Ainsi, je me demande : est-ce que la pensée s’est rendu compte de ses propres limitations ? Ou est-ce qu’elle prétend être quelque chose d’extraordinaire, de noble, de divin ? - ce qui serait absurde, étant donné qu’elle est issue de la mémoire. Je vois qu’il faut que ce point soit établi avec une limpidité absolue ; qu’il faut qu’à l’évidence aucune influence extérieure n’ait imposé à la pensée la notion qu’elle est limitée. Alors parce que rien n’a été imposé, il n’y a pas de conflit ; la pensée saisit, tout simplement, qu’elle est limitée ; elle sait que tout ce qu’elle fait - qu’il s’agisse d’adorer dieu et ainsi de suite - est limité, mièvre, mesquin - même si elle a parsemé l’Europe de merveilleuses cathédrales destinées au culte de dieu.

Ainsi, dans ma conversation avec moi-même, j’ai découvert que le sentiment de solitude est créé par la pensée. La pensée s’est maintenant rendue compte par elle-même qu’elle est limitée et qu’elle ne peut donc pas résoudre le problème de la solitude. Puisqu’il en est ainsi, le sentiment de solitude existe-t-il ? La pensée a créé ce sentiment de solitude, de vide, parce qu’elle est limitée, fragmentaire, divisée ; or, quand elle prend conscience de cela, le sentiment de solitude n’est pas et, partant, il y a libération de l’attachement. Je n’ai rien fait ; j’ai observé mon attachement, ce qu’il suppose, la rapacité, la peur, l’impression de solitude et tout cela ; et, en le suivant à la trace, en l’observant, non pas en l’analysant, mais simplement en regardant, regardant et regardant, le fait que c’est la pensée qui a fait tout cela apparaît. La pensée, étant fragmentaire, a créé cet attachement. Lorsqu’elle s’en rend compte, l’attachement cesse. II n’y a pas d’effort du tout. Car sitôt qu’il y a effort - le conflit réapparaît.

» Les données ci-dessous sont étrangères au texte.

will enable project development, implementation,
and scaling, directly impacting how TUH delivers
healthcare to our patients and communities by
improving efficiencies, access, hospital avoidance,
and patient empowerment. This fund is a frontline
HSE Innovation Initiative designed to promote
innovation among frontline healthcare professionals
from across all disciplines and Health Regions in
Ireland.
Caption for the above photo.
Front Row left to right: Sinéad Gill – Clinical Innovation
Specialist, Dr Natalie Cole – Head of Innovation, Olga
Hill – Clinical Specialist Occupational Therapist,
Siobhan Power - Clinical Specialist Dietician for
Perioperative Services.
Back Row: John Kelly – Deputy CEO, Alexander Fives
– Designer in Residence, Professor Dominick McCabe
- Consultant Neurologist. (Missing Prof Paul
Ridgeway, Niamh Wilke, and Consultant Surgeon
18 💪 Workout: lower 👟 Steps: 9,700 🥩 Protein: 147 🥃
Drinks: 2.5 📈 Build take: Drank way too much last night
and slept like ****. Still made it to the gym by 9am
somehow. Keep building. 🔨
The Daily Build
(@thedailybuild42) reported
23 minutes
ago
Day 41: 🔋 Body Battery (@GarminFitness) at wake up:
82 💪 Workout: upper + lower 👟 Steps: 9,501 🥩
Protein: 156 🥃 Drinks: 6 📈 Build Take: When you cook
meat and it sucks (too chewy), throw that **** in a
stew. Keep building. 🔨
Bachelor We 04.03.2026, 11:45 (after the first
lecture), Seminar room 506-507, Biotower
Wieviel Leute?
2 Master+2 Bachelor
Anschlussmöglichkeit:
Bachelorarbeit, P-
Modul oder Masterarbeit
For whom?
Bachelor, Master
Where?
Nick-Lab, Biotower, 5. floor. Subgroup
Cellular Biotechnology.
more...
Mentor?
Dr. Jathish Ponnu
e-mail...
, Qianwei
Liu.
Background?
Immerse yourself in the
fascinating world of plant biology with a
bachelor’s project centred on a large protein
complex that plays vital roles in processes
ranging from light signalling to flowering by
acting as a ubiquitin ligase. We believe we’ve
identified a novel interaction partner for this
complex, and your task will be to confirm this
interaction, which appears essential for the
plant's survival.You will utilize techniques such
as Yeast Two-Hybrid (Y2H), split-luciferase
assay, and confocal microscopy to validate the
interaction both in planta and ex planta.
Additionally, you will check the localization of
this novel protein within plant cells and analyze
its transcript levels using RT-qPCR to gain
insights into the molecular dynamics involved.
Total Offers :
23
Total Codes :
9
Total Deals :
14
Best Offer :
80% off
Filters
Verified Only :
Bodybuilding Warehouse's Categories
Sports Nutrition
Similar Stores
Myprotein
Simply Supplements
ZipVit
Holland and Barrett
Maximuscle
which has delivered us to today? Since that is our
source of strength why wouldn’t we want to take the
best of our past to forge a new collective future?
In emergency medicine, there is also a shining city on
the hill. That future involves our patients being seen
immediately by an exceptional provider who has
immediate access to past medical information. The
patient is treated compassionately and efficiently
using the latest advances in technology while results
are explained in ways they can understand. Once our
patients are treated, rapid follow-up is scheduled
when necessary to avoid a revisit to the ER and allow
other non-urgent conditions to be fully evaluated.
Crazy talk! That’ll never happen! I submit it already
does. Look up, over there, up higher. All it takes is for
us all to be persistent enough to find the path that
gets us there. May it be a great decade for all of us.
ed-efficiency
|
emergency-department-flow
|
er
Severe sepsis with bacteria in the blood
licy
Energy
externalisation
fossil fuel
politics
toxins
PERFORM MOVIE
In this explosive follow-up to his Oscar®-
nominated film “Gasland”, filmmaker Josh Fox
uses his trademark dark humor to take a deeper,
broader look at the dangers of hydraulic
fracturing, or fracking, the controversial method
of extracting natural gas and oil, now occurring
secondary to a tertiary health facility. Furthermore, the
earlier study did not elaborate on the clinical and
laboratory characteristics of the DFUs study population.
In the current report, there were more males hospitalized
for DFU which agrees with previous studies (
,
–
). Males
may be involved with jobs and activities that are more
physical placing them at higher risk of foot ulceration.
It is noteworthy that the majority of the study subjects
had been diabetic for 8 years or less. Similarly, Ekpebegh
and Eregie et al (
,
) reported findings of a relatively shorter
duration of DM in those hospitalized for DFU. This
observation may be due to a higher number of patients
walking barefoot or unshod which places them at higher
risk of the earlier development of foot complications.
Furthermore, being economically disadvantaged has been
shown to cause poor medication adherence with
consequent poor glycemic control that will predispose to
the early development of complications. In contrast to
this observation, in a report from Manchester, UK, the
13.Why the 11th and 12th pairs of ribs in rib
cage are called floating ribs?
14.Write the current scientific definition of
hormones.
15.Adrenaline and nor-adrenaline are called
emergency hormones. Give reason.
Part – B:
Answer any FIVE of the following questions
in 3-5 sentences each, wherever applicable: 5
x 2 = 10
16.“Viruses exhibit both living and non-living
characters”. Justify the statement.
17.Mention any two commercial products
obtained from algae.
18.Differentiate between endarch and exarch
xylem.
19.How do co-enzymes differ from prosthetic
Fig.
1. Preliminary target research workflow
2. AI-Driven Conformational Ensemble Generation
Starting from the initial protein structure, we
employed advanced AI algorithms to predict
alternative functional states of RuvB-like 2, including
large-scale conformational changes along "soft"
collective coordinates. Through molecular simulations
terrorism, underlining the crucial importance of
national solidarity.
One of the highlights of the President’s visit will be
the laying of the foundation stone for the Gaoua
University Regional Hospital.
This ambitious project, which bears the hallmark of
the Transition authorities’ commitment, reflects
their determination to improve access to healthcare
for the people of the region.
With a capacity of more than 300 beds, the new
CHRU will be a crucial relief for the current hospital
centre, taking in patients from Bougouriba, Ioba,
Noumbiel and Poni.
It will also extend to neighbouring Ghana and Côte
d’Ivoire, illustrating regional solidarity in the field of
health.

Dans l’amour il n’y a aucun attachement ; s’il y a attachement, l’amour n’est pas. Or, le facteur principal a été supprimé par la négation de ce que l’amour n’est pas, par la négation de l’attachement. Dans ma vie quotidienne cela veut dire qu’il n’y a aucun souvenir de quoique ce soit que ma femme, ma compagne ou ma voisine ait fait pour me blesser, aucun attachement à une image que la pensée a créée d’elle - comment elle m’a malmené, comment elle m’a réconforté, comment je lui dois un plaisir sexuel, toutes les différentes choses au sujet desquelles le mouvement de la pensée a créé des images ; l’attachement à ces images a disparu.

Il y a encore d’autres facteurs. Dois-je les explorer tous, pas à pas, l’un après l’autre ? Ou est-ce que tout est terminé ? Dois-je investiguer - comme je l’ai fait pour l’attachement - vivre et explorer la crainte, le plaisir et le désir de réconfort ? Je vois que je n’ai pas besoin de reprendre, étape par étape, une enquête sur tous ces divers facteurs. Je le perçois d’un seul coup d’œil ; j’ai saisi.

Ainsi, par la négation de ce qui n’est pas amour, l’amour est. Je n’ai pas besoin de demander ce qu’est l’amour. Je n’ai pas besoin de lui courir après. Si je le poursuis, ce n’est pas l’amour, c’est une récompense. Alors, dans cette enquête, par la négation, j’ai mis fin, lentement, attentivement, sans déformation, sans illusion, à tout ce qui n’est pas - l’autre est.

Extrait d’une discussion à Brockwood Gathering le 30 Aout 1977.

Publié en 1982 par l’Association Culturelle Krishnamurti, France.